The entries that follow must be given again exactly, with the pictures excluded.
*** Opening Given records ***
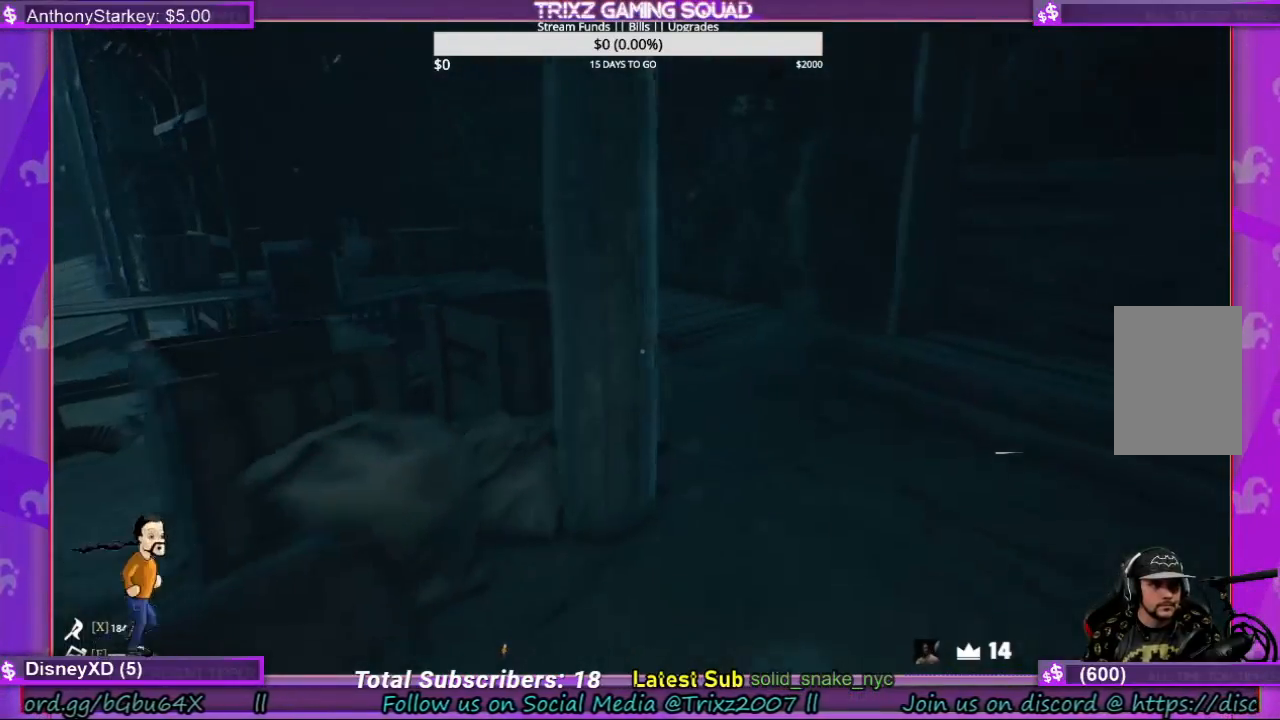
{"keys": ["w"], "mouse": [], "events": [[33, "d", "up"], [200, "d", "down"], [267, "d", "up"], [400, "d", "down"], [500, "d", "up"]]}
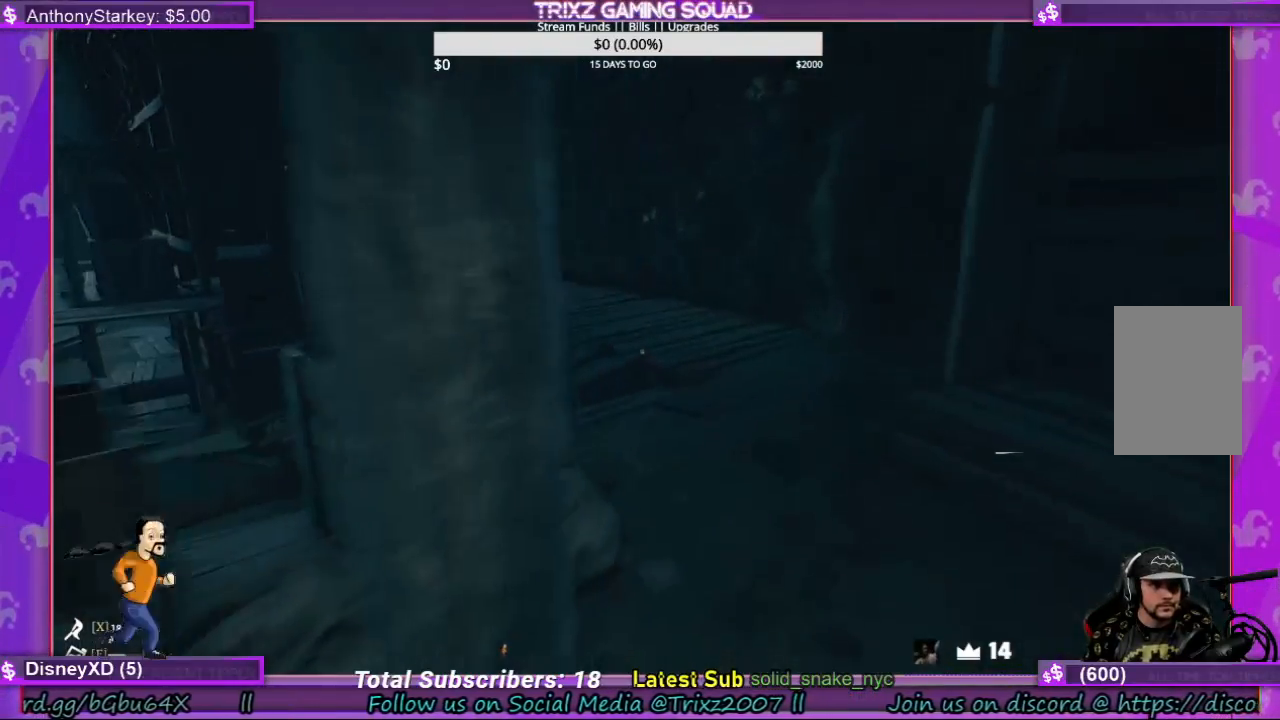
{"keys": ["d", "w"], "mouse": [], "events": [[67, "d", "down"]]}
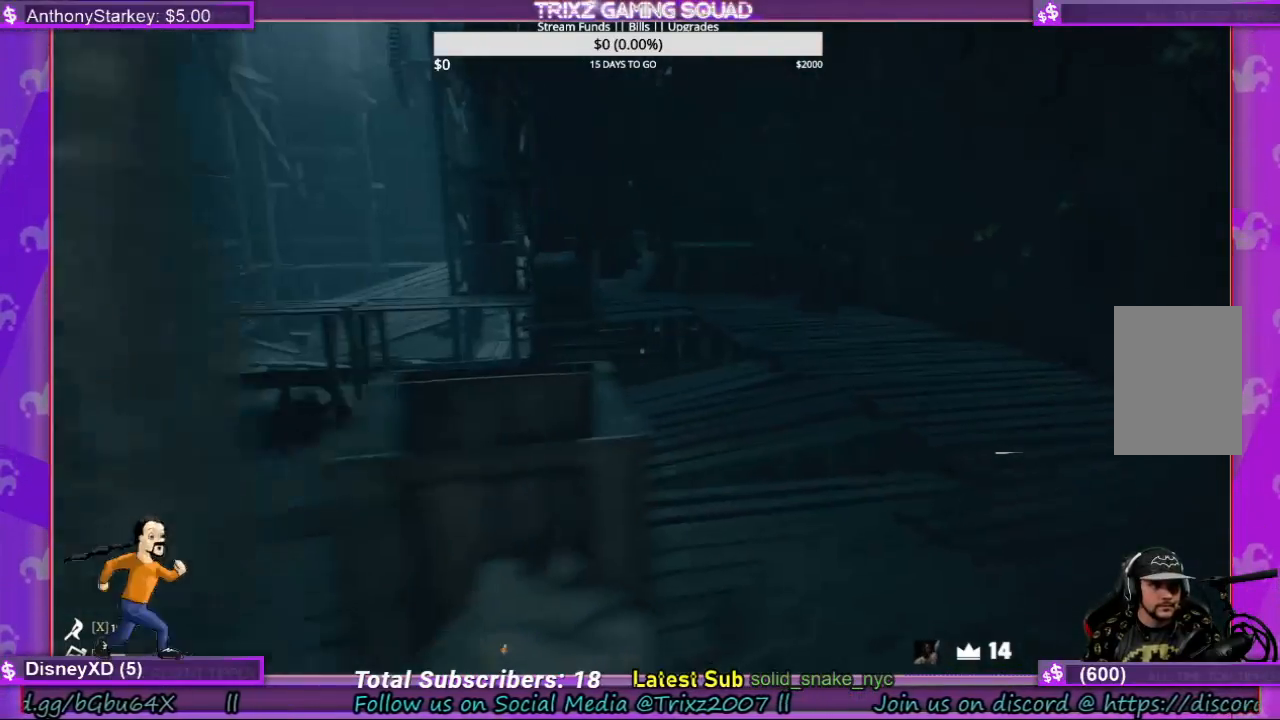
{"keys": ["w"], "mouse": [], "events": [[400, "d", "up"]]}
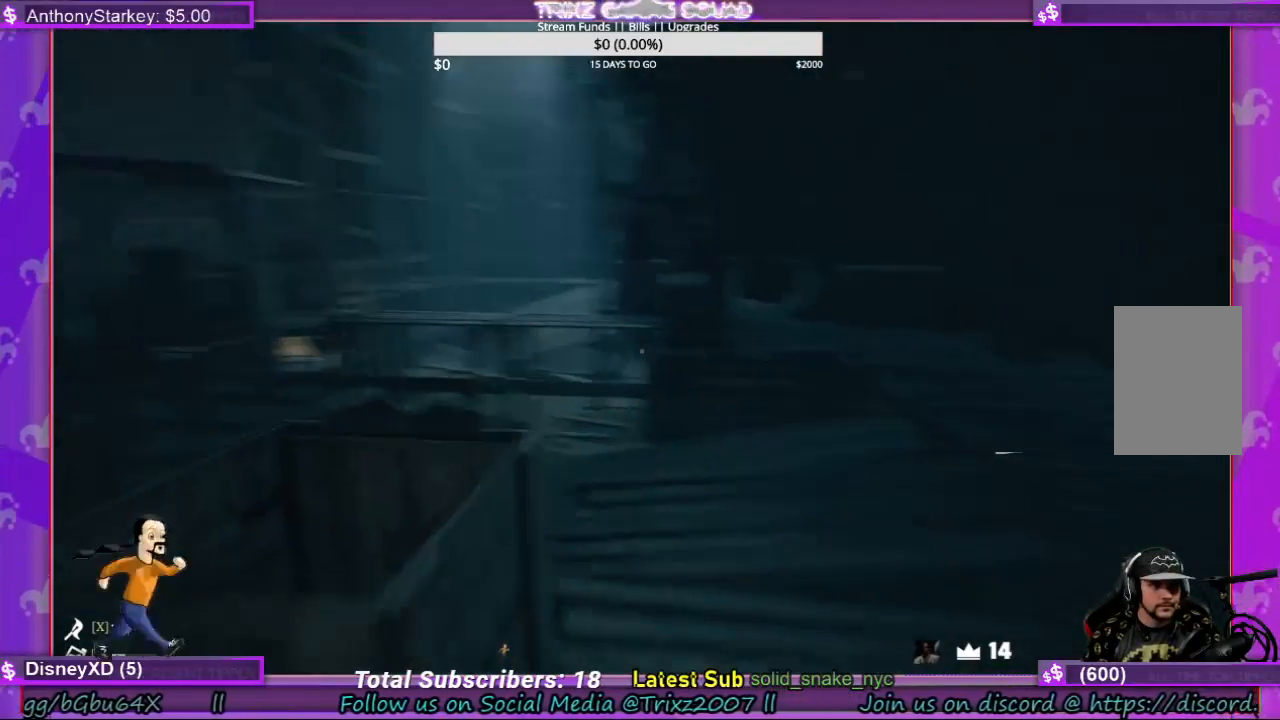
{"keys": ["d"], "mouse": [], "events": [[200, "d", "down"], [267, "w", "up"]]}
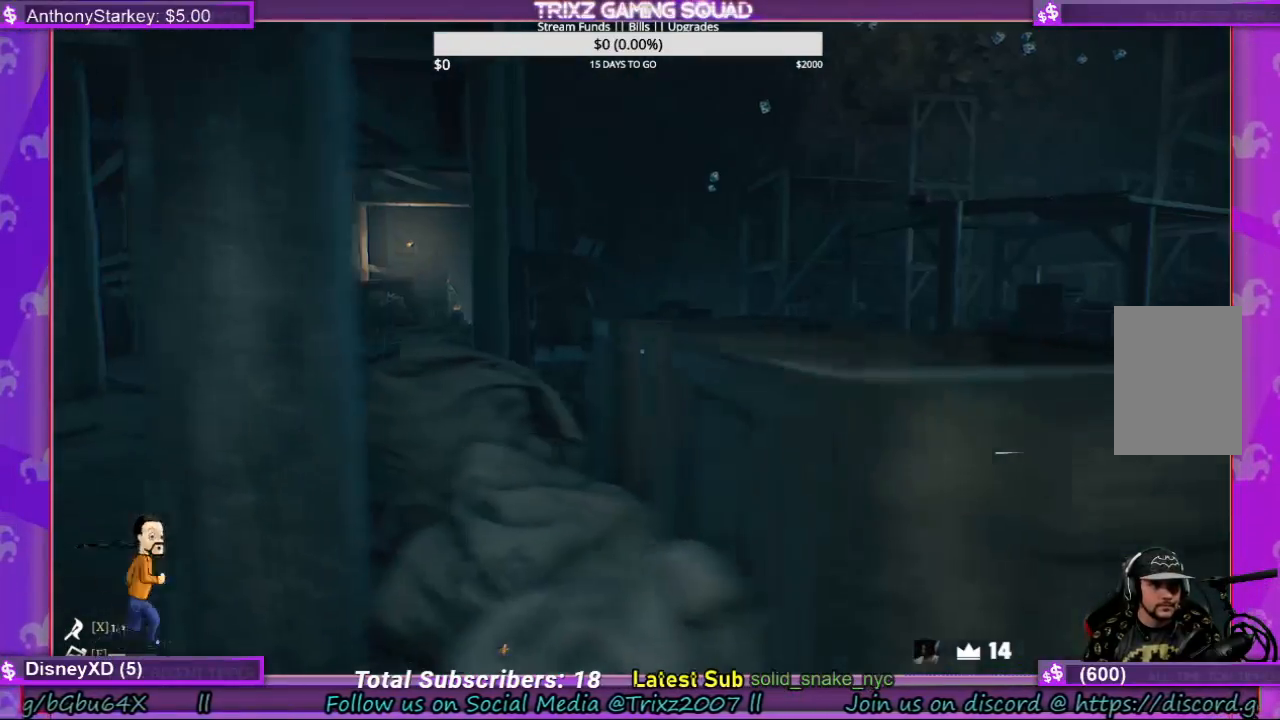
{"keys": [], "mouse": [], "events": [[100, "d", "up"]]}
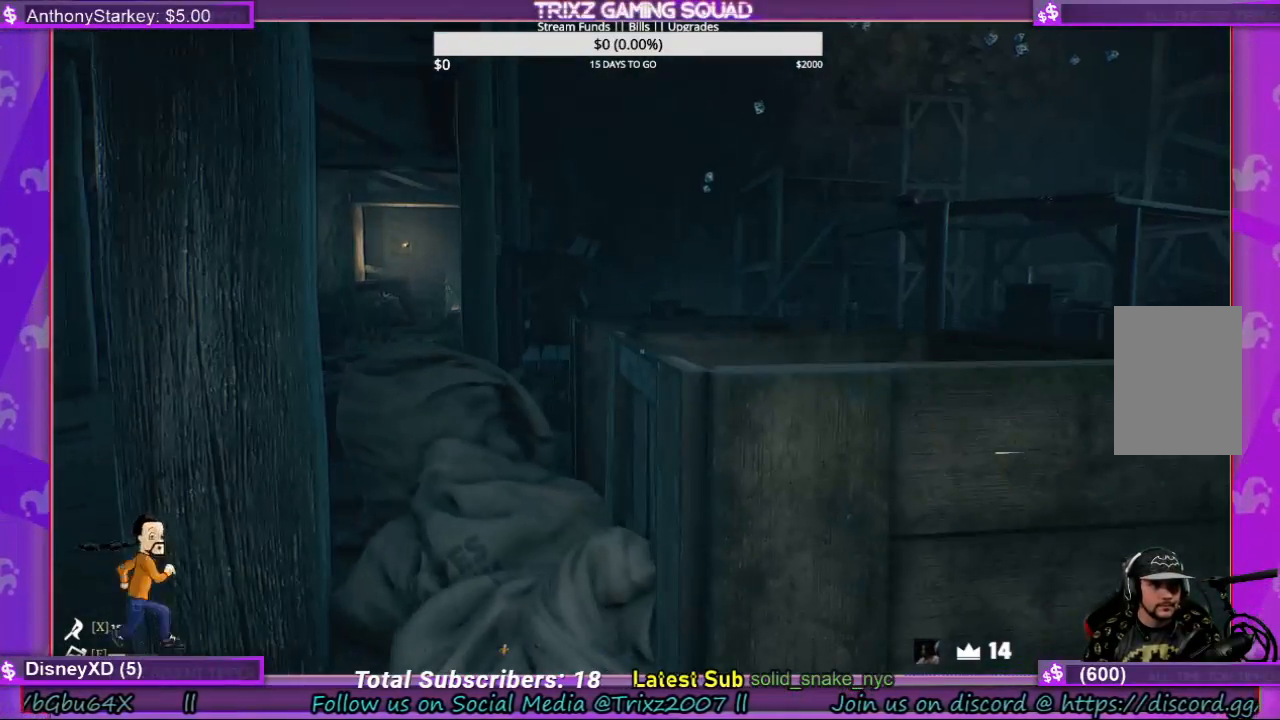
{"keys": [], "mouse": [], "events": [[167, "a", "down"], [433, "a", "up"]]}
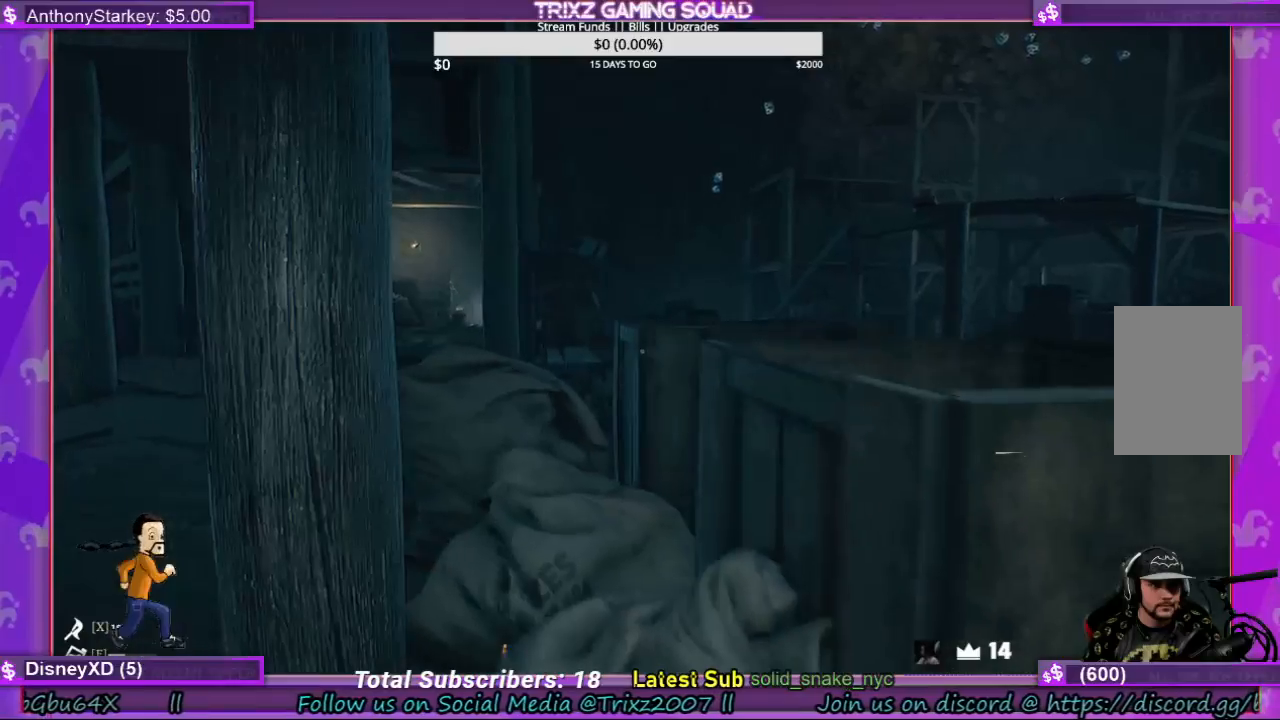
{"keys": [], "mouse": [], "events": [[233, "a", "down"], [467, "a", "up"]]}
*** Closing Given records ***
## Exercise response:
{"keys": ["w"], "mouse": [], "events": [[33, "d", "up"], [200, "d", "down"], [267, "d", "up"], [400, "d", "down"], [500, "d", "up"]]}
{"keys": ["d", "w"], "mouse": [], "events": [[67, "d", "down"]]}
{"keys": ["w"], "mouse": [], "events": [[400, "d", "up"]]}
{"keys": ["d"], "mouse": [], "events": [[200, "d", "down"], [267, "w", "up"]]}
{"keys": [], "mouse": [], "events": [[100, "d", "up"]]}
{"keys": [], "mouse": [], "events": [[167, "a", "down"], [433, "a", "up"]]}
{"keys": [], "mouse": [], "events": [[233, "a", "down"], [467, "a", "up"]]}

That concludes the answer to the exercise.